> [REQUIRED WORK]: With the pictures omitted, write out all of the listing exactly.

> [MATERIAL SHOWN]:
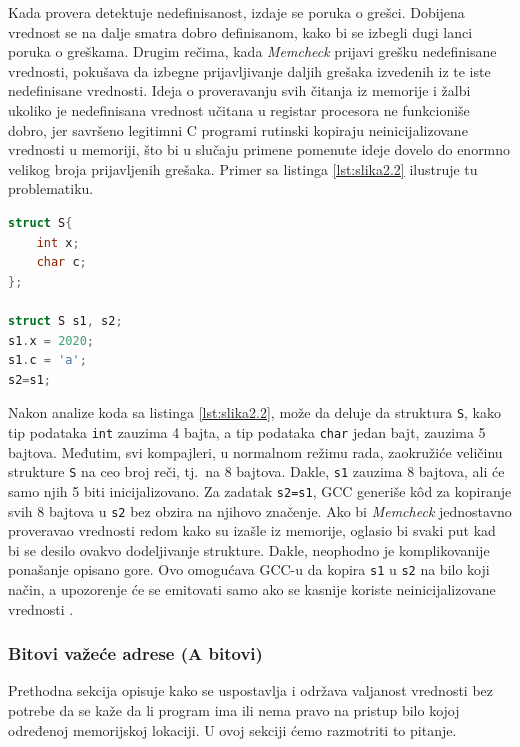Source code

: \documentclass[12pt,oneside]{memoir}
\theoremstyle{plain}
\theoremstyle{definition}
\begin{document}
Kada provera detektuje nedefinisanost, izdaje se poruka o grešci. Dobijena vrednost se na dalje smatra dobro definisanom, kako bi se izbegli dugi lanci poruka o greškama. Drugim rečima, kada \textit{Memcheck} prijavi grešku nedefinisane vrednosti, pokušava da izbegne prijavljivanje daljih grešaka izvedenih iz te iste nedefinisane vrednosti. Ideja o proveravanju svih čitanja iz memorije i žalbi ukoliko je nedefinisana vrednost učitana u registar procesora ne funkcioniše dobro, jer savršeno legitimni C programi rutinski kopiraju neinicijalizovane vrednosti u memoriji, što bi u slučaju primene pomenute ideje dovelo do enormno velikog broja prijavljenih grešaka. Primer sa listinga \ref{lst:slika2.2} ilustruje tu problematiku.

\begin{lstlisting}[style=mystyle,caption={Primer kratkog segmenta koda}, label={lst:slika2.2},language={C}] 
struct S{
	int x;
	char c;
};

struct S s1, s2;
s1.x = 2020;
s1.c = 'a';
s2=s1;
\end{lstlisting}


Nakon analize koda sa listinga \ref{lst:slika2.2}, može da deluje da struktura \texttt{S}, kako tip podataka \texttt{int} zauzima 4 bajta, a tip podataka \texttt{char} jedan bajt, zauzima 5 bajtova. Međutim, svi kompajleri, u normalnom režimu rada, zaokružiće veličinu strukture \texttt{S} na ceo broj reči, tj.~na 8 bajtova. Dakle, \texttt{s1} zauzima 8 bajtova, ali će samo njih 5 biti inicijalizovano. Za zadatak \texttt{s2=s1}, GCC generiše k\^od za kopiranje svih 8 bajtova u \texttt{s2} bez obzira na njihovo značenje. Ako bi \textit{Memcheck} jednostavno proveravao vrednosti redom kako su izašle iz memorije, oglasio bi svaki put kad bi se desilo ovakvo dodeljivanje strukture. Dakle, neophodno je komplikovanije ponašanje opisano gore. Ovo omogućava GCC-u da kopira \texttt{s1} u \texttt{s2} na bilo koji način, a upozorenje će se emitovati samo ako se kasnije koriste neinicijalizovane vrednosti \cite{Memcheck}. 

\subsubsection{Bitovi važeće adrese (A bitovi)}
Prethodna sekcija opisuje kako se uspostavlja i održava valjanost vrednosti bez potrebe da se kaže da li program ima ili nema pravo na pristup bilo kojoj određenoj memorijskoj lokaciji. U ovoj sekciji ćemo razmotriti to pitanje.
\end{document}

> [EXERCISE SOLUTION]:
Source code

: \documentclass[12pt,oneside]{memoir}
\theoremstyle{plain}
\theoremstyle{definition}
\begin{document}
Kada provera detektuje nedefinisanost, izdaje se poruka o grešci. Dobijena vrednost se na dalje smatra dobro definisanom, kako bi se izbegli dugi lanci poruka o greškama. Drugim rečima, kada \textit{Memcheck} prijavi grešku nedefinisane vrednosti, pokušava da izbegne prijavljivanje daljih grešaka izvedenih iz te iste nedefinisane vrednosti. Ideja o proveravanju svih čitanja iz memorije i žalbi ukoliko je nedefinisana vrednost učitana u registar procesora ne funkcioniše dobro, jer savršeno legitimni C programi rutinski kopiraju neinicijalizovane vrednosti u memoriji, što bi u slučaju primene pomenute ideje dovelo do enormno velikog broja prijavljenih grešaka. Primer sa listinga \ref{lst:slika2.2} ilustruje tu problematiku.

\begin{lstlisting}[style=mystyle,caption={Primer kratkog segmenta koda}, label={lst:slika2.2},language={C}] 
struct S{
	int x;
	char c;
};

struct S s1, s2;
s1.x = 2020;
s1.c = 'a';
s2=s1;
\end{lstlisting}


Nakon analize koda sa listinga \ref{lst:slika2.2}, može da deluje da struktura \texttt{S}, kako tip podataka \texttt{int} zauzima 4 bajta, a tip podataka \texttt{char} jedan bajt, zauzima 5 bajtova. Međutim, svi kompajleri, u normalnom režimu rada, zaokružiće veličinu strukture \texttt{S} na ceo broj reči, tj.~na 8 bajtova. Dakle, \texttt{s1} zauzima 8 bajtova, ali će samo njih 5 biti inicijalizovano. Za zadatak \texttt{s2=s1}, GCC generiše k\^od za kopiranje svih 8 bajtova u \texttt{s2} bez obzira na njihovo značenje. Ako bi \textit{Memcheck} jednostavno proveravao vrednosti redom kako su izašle iz memorije, oglasio bi svaki put kad bi se desilo ovakvo dodeljivanje strukture. Dakle, neophodno je komplikovanije ponašanje opisano gore. Ovo omogućava GCC-u da kopira \texttt{s1} u \texttt{s2} na bilo koji način, a upozorenje će se emitovati samo ako se kasnije koriste neinicijalizovane vrednosti \cite{Memcheck}. 

\subsubsection{Bitovi važeće adrese (A bitovi)}
Prethodna sekcija opisuje kako se uspostavlja i održava valjanost vrednosti bez potrebe da se kaže da li program ima ili nema pravo na pristup bilo kojoj određenoj memorijskoj lokaciji. U ovoj sekciji ćemo razmotriti to pitanje.
\end{document}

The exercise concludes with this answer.